* _Text provided_:
Using AND & OR conditions in set analysis to get the total count of unique values across two fields

Hi,

I have two fields; OriginCountryName and DestinationCountryName - in the data, these are used to show the origin and destination of a long list of jobs.

There are 159 unique origin countries and 184 unique destination countries, with 191 unique values across the two which I calculated using the below expression:

count(distinct OriginCountryName) + (count({$<DestinationCountryName-=p(OriginCountryName)>} distinct DestinationCountryName))

However, what I am trying to do, is the same thing, but only for jobs where at least one of two fields called CreditorAccountFF and DebtorAccountFF is not null. I believe this would be done in set analysis like this: {<CreditorAccountFF -= {"''"}> + <DebtorAccountFF -= {"''"}>} - but I have just been unable to get it all working in one expression.

Unfortunately I am unable to share any data due to the sensitivity of it, but any suggestions/help would be much appreciated.

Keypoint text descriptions
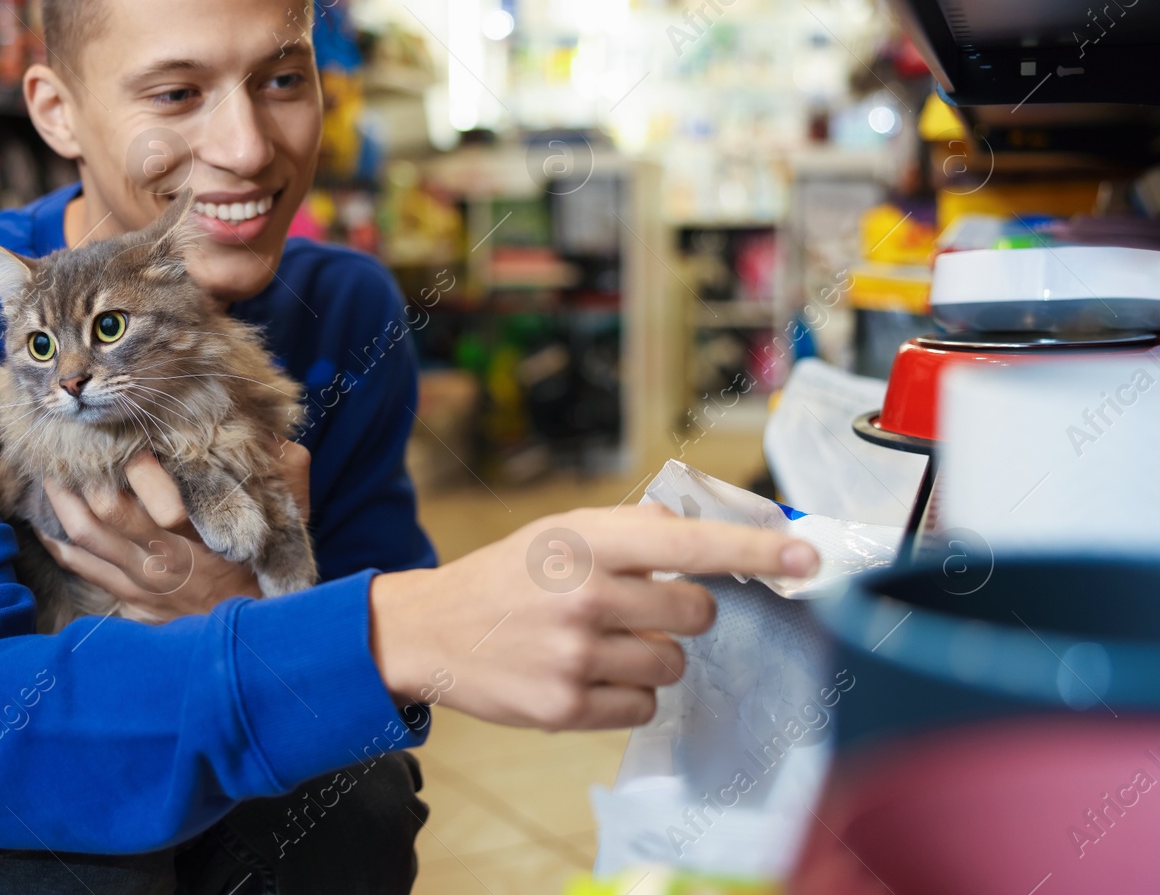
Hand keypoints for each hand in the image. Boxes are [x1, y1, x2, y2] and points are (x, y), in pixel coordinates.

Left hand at [41, 444, 311, 622]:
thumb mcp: (284, 522)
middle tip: (65, 448)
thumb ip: (285, 475)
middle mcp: (166, 559)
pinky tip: (44, 521)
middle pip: (106, 510)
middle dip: (81, 476)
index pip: (156, 489)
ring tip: (47, 475)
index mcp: (202, 534)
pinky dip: (57, 541)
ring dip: (59, 503)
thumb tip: (273, 437)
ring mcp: (142, 584)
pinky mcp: (130, 601)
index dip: (135, 460)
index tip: (125, 437)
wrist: (253, 638)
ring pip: (84, 537)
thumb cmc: (265, 570)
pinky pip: (81, 567)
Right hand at [368, 503, 818, 730]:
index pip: (693, 543)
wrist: (430, 629)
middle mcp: (587, 595)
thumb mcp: (559, 531)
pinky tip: (586, 674)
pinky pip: (643, 707)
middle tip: (639, 607)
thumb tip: (704, 535)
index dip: (758, 549)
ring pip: (673, 665)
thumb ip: (630, 531)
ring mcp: (578, 655)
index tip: (808, 557)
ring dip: (652, 656)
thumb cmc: (506, 575)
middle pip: (697, 613)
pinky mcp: (567, 707)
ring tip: (602, 642)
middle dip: (682, 612)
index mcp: (589, 541)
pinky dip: (626, 694)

* _To do_:
(1) According to the set analysis post, how many unique destination countries are there?
(2) Does each statement agree with the set analysis post? Answer yes or no for each and quote the deciding words. (a) There are 159 unique origin countries. (b) The writer shared a sample of the data. (c) The desired condition is that at least one of CreditorAccountFF and DebtorAccountFF is not null.
The entries have no connection to the set analysis post.

* _Outputs by task_:
(1) 184

(2)
(a) Yes: "There are 159 unique origin countries"
(b) No: "Unfortunately I am unable to share any data due to the sensitivity of it"
(c) Yes: "at least one of two fields called CreditorAccountFF and DebtorAccountFF is not null"